§ **Problem to solve**
Starting with the line that contains "讓網站擁有行事曆功能 - 玩物尚誌" and going on through the end of the items, write those lines out again with "Drupal + Calendar" updated to "Drupal 7 + Calendar" and nothing else changed.

****

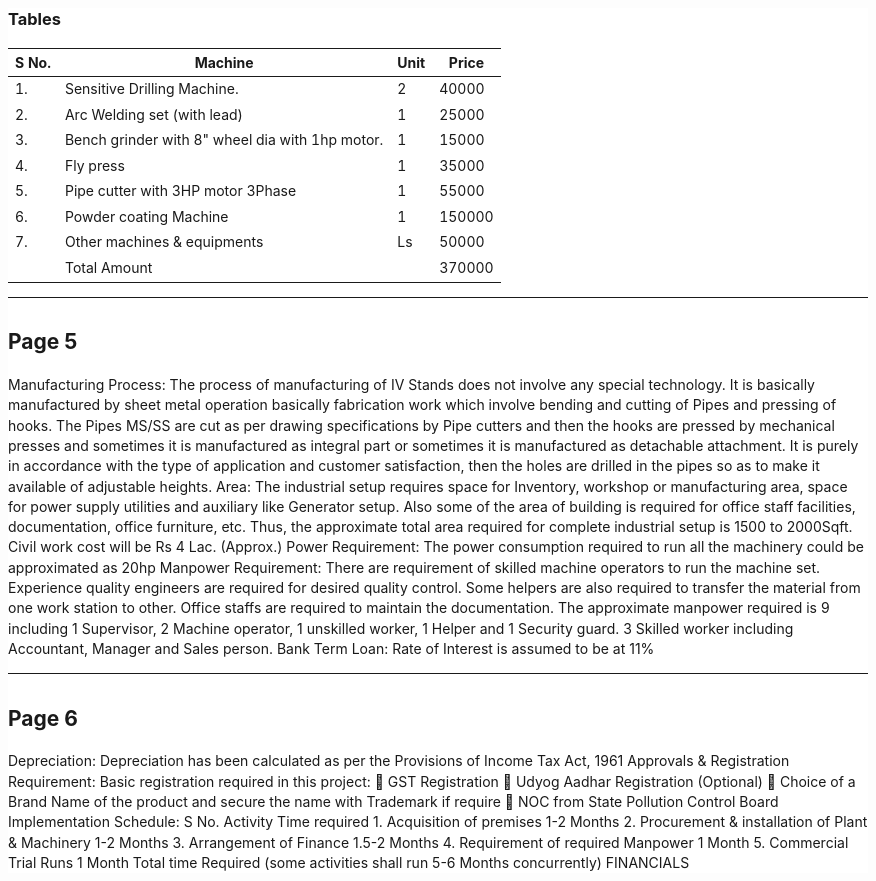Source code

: ### Tables

| S No. | Machine | Unit | Price |
|---|---|---|---|
| 1. | Sensitive Drilling Machine. | 2 | 40000 |
| 2. | Arc Welding set (with lead) | 1 | 25000 |
| 3. | Bench grinder with 8" wheel dia with 1hp motor. | 1 | 15000 |
| 4. | Fly press | 1 | 35000 |
| 5. | Pipe cutter with 3HP motor 3Phase | 1 | 55000 |
| 6. | Powder coating Machine | 1 | 150000 |
| 7. | Other machines & equipments | Ls | 50000 |
|  | Total Amount |  | 370000 |

---

## Page 5

Manufacturing Process: The process of manufacturing of IV Stands does not involve any special technology. It is basically manufactured by sheet metal operation basically fabrication work which involve bending and cutting of Pipes and pressing of hooks. The Pipes MS/SS are cut as per drawing specifications by Pipe cutters and then the hooks are pressed by mechanical presses and sometimes it is manufactured as integral part or sometimes it is manufactured as detachable attachment. It is purely in accordance with the type of application and customer satisfaction, then the holes are drilled in the pipes so as to make it available of adjustable heights. Area: The industrial setup requires space for Inventory, workshop or manufacturing area, space for power supply utilities and auxiliary like Generator setup. Also some of the area of building is required for office staff facilities, documentation, office furniture, etc. Thus, the approximate total area required for complete industrial setup is 1500 to 2000Sqft. Civil work cost will be Rs 4 Lac. (Approx.) Power Requirement: The power consumption required to run all the machinery could be approximated as 20hp Manpower Requirement: There are requirement of skilled machine operators to run the machine set. Experience quality engineers are required for desired quality control. Some helpers are also required to transfer the material from one work station to other. Office staffs are required to maintain the documentation. The approximate manpower required is 9 including 1 Supervisor, 2 Machine operator, 1 unskilled worker, 1 Helper and 1 Security guard. 3 Skilled worker including Accountant, Manager and Sales person. Bank Term Loan: Rate of Interest is assumed to be at 11%

---

## Page 6

Depreciation: Depreciation has been calculated as per the Provisions of Income Tax Act, 1961 Approvals & Registration Requirement: Basic registration required in this project:  GST Registration  Udyog Aadhar Registration (Optional)  Choice of a Brand Name of the product and secure the name with Trademark if require  NOC from State Pollution Control Board Implementation Schedule: S No. Activity Time required 1. Acquisition of premises 1-2 Months 2. Procurement & installation of Plant & Machinery 1-2 Months 3. Arrangement of Finance 1.5-2 Months 4. Requirement of required Manpower 1 Month 5. Commercial Trial Runs 1 Month Total time Required (some activities shall run 5-6 Months concurrently) FINANCIALS
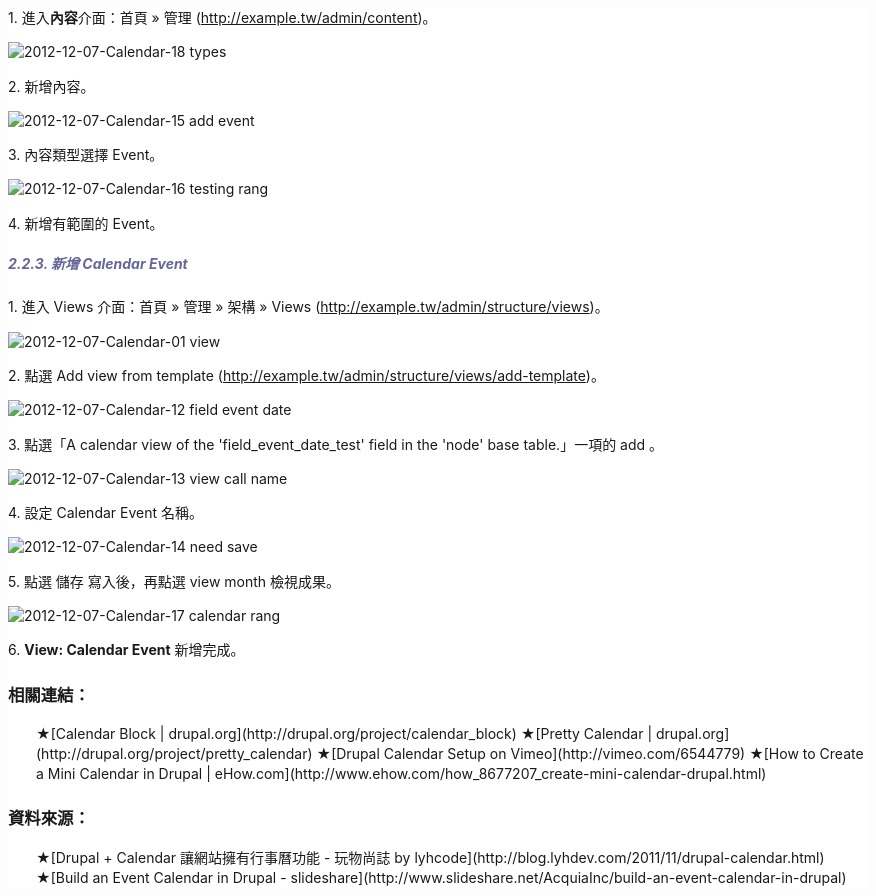 1\. 進入**內容**介面：首頁 » 管理 (http://example.tw/admin/content)。

![2012-12-07-Calendar-18 types](http://www.openfoundry.org/images/130129/drupal7/2012-12-07-Calendar-18_types.jpg)

2\. 新增內容。

![2012-12-07-Calendar-15 add event](http://www.openfoundry.org/images/130129/drupal7/2012-12-07-Calendar-15_add_event.jpg)

3\. 內容類型選擇 Event。

![2012-12-07-Calendar-16 testing rang](http://www.openfoundry.org/images/130129/drupal7/2012-12-07-Calendar-16_testing_rang.jpg)

4\. 新增有範圍的 Event。

##### <span style="color: #666699;">2.2.3\. 新增 Calendar Event</span>

1\. 進入 Views 介面：首頁 » 管理 » 架構 » Views (http://example.tw/admin/structure/views)。

![2012-12-07-Calendar-01 view](http://www.openfoundry.org/images/130129/drupal7/2012-12-07-Calendar-01_view.jpg)

2\. 點選 <span class="Ctrl">Add view from</span> template (http://example.tw/admin/structure/views/add-template)。

![2012-12-07-Calendar-12 field event date](http://www.openfoundry.org/images/130129/drupal7/2012-12-07-Calendar-12_field_event_date.jpg)

3\. 點選「A calendar view of the 'field_event_date_test' field in the 'node' base table.」一項的 add 。

![2012-12-07-Calendar-13 view call name](http://www.openfoundry.org/images/130129/drupal7/2012-12-07-Calendar-13_view_call_name.jpg)

4\. 設定 Calendar Event 名稱。

![2012-12-07-Calendar-14 need save](http://www.openfoundry.org/images/130129/drupal7/2012-12-07-Calendar-14_need_save.jpg)

5\. 點選 儲存 寫入後，再點選 view month 檢視成果。

![2012-12-07-Calendar-17 calendar rang](http://www.openfoundry.org/images/130129/drupal7/2012-12-07-Calendar-17_calendar_rang.jpg)

6\. **View: Calendar Event** 新增完成。

### 相關連結：

<div style="margin-left: 2em">★[Calendar Block | drupal.org](http://drupal.org/project/calendar_block)
 ★[Pretty Calendar | drupal.org](http://drupal.org/project/pretty_calendar)
 ★[Drupal Calendar Setup on Vimeo](http://vimeo.com/6544779)
 ★[How to Create a Mini Calendar in Drupal | eHow.com](http://www.ehow.com/how_8677207_create-mini-calendar-drupal.html)

</div>

### 資料來源：

<div style="margin-left: 2em">★[Drupal + Calendar 讓網站擁有行事曆功能 - 玩物尚誌 by lyhcode](http://blog.lyhdev.com/2011/11/drupal-calendar.html)
 ★[Build an Event Calendar in Drupal - slideshare](http://www.slideshare.net/AcquiaInc/build-an-event-calendar-in-drupal)</div>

****

§ **Solution for this task**
<div style="margin-left: 2em">★[Drupal 7 + Calendar 讓網站擁有行事曆功能 - 玩物尚誌 by lyhcode](http://blog.lyhdev.com/2011/11/drupal-calendar.html)
 ★[Build an Event Calendar in Drupal - slideshare](http://www.slideshare.net/AcquiaInc/build-an-event-calendar-in-drupal)</div>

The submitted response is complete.